#### Short task:
In the passage about the Fort Vancouver cheer team, reproduce word for word the section from "It is about" up to and including "practice that day.".

#### Source passage:

-- BEGIN --

It is about 4:30 p.m., four days before the state championship, and the Fort Vancouver High School cheerleading team is an hour into practice. The seniors are leading a run-through of their sideline routine, stomping out a rhythm, shouting “red and white!” in time with their corresponding red and white pompoms and cardboard signs.
Valerie Newcomer, or “Coach Val,” just got off the phone with one of the cheer moms. Two hours earlier, there had been a fatal shooting outside of a strip mall down the road from the suburban school. She learned that the young man who died at the scene was the boyfriend of senior cheerleader Jay Jay James. Newcomer informs her team that James would not be coming to practice that day.
“When you see her, wrap your arms around her,” the coach tells the squad before dismissing them for a quick break to process the news. “I need you guys to keep going. We will get through this, too,” Newcomer says. Wearing practice sweats and workout clothes, the cheerleaders huddle in small groups along the wall of the gym, texting messages of support to their teammate.
“This stuff happens to them, and this is their safe place when their world is crashing down around them,” Newcomer says. Fort Vancouver High School is in Vancouver, Washington, about 25 minutes north of Portland, just across the Columbia River. The student body of about 1,500 is 57% minority (largely Latinx) — unusual, given that the city is about 80% white. The majority of Fort Vancouver students (74%) are on free or reduced lunch. The school website places pride in diversity as a cultural pillar, including in its key tenets: “Accept and respect different cultures, lifestyles and heritages; Respect and honor rituals.” The 16-member cheer team reflects the school’s diversity, and its mission.
But the shooting is only the most recent example of the personal struggles Fort Vancouver cheerleaders have endured, which include domestic violence, suicide and bullying.
In addition, the group has fought to be taken seriously as a competitive team. At times, it was unclear if they would make it to state.

-- END --

#### Entries shown:
-- BEGIN --

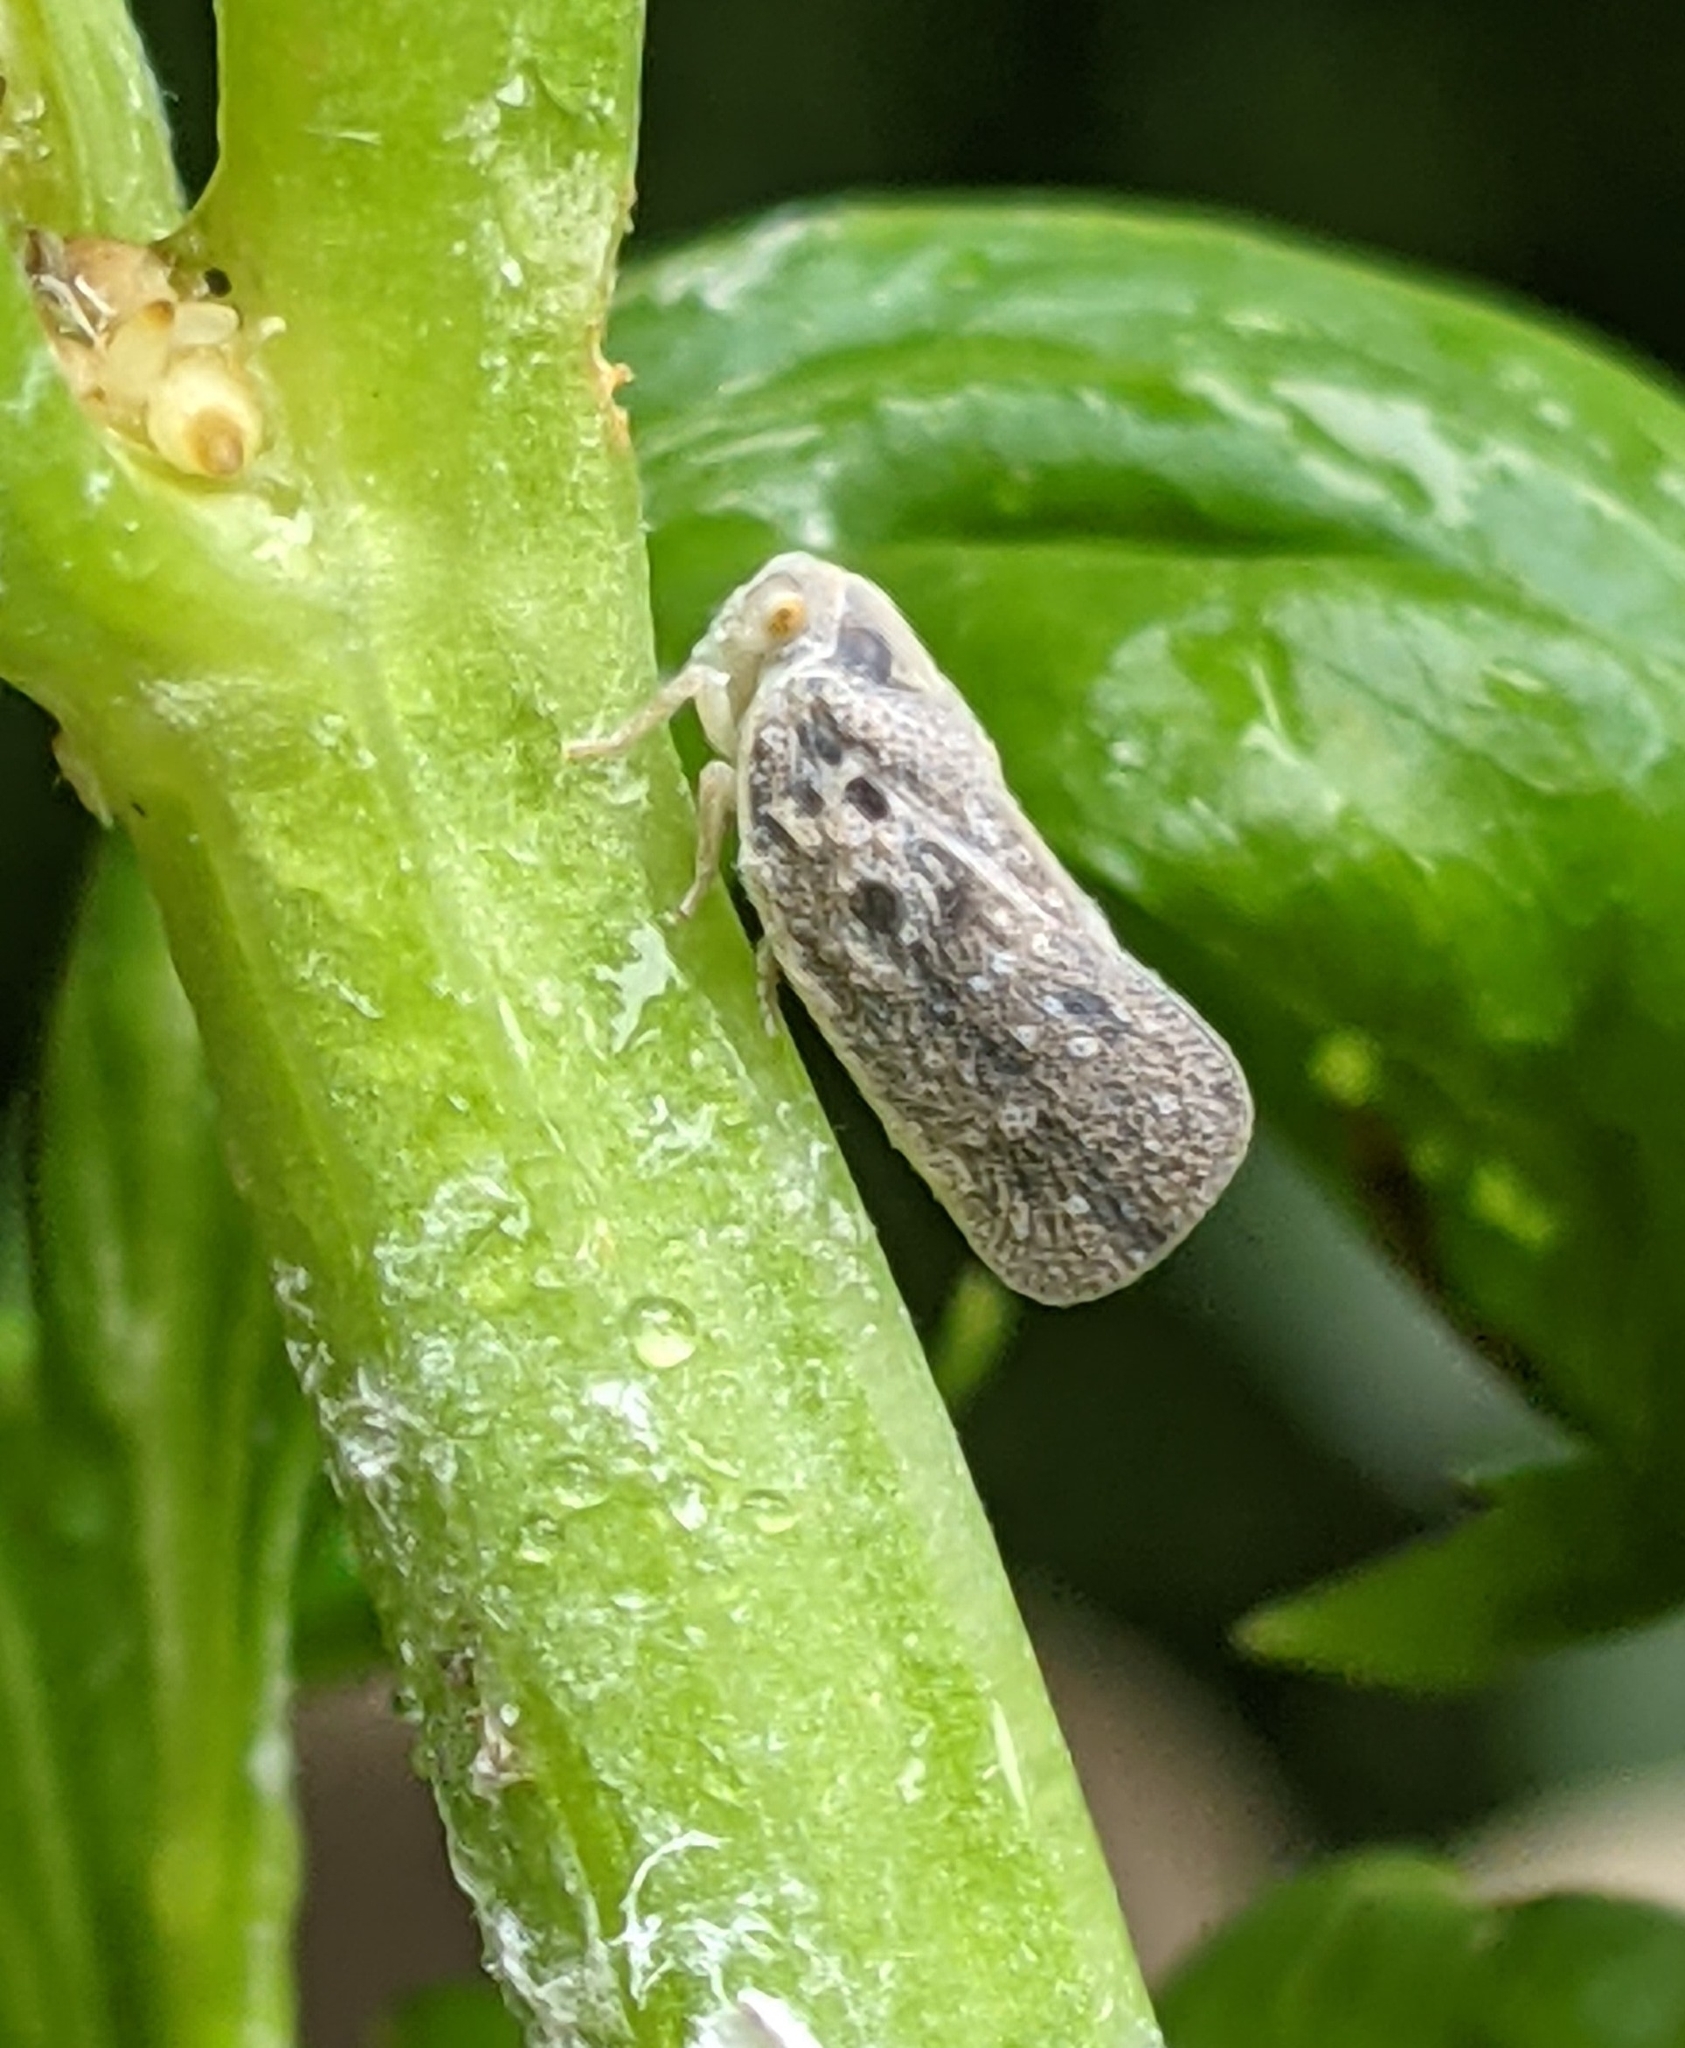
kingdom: Animalia
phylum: Arthropoda
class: Insecta
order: Hemiptera
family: Flatidae
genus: Metcalfa
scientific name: Metcalfa pruinosa
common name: Citrus flatid planthopper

-- END --

#### Solution to the problem:
It is about 4:30 p.m., four days before the state championship, and the Fort Vancouver High School cheerleading team is an hour into practice. The seniors are leading a run-through of their sideline routine, stomping out a rhythm, shouting “red and white!” in time with their corresponding red and white pompoms and cardboard signs.
Valerie Newcomer, or “Coach Val,” just got off the phone with one of the cheer moms. Two hours earlier, there had been a fatal shooting outside of a strip mall down the road from the suburban school. She learned that the young man who died at the scene was the boyfriend of senior cheerleader Jay Jay James. Newcomer informs her team that James would not be coming to practice that day.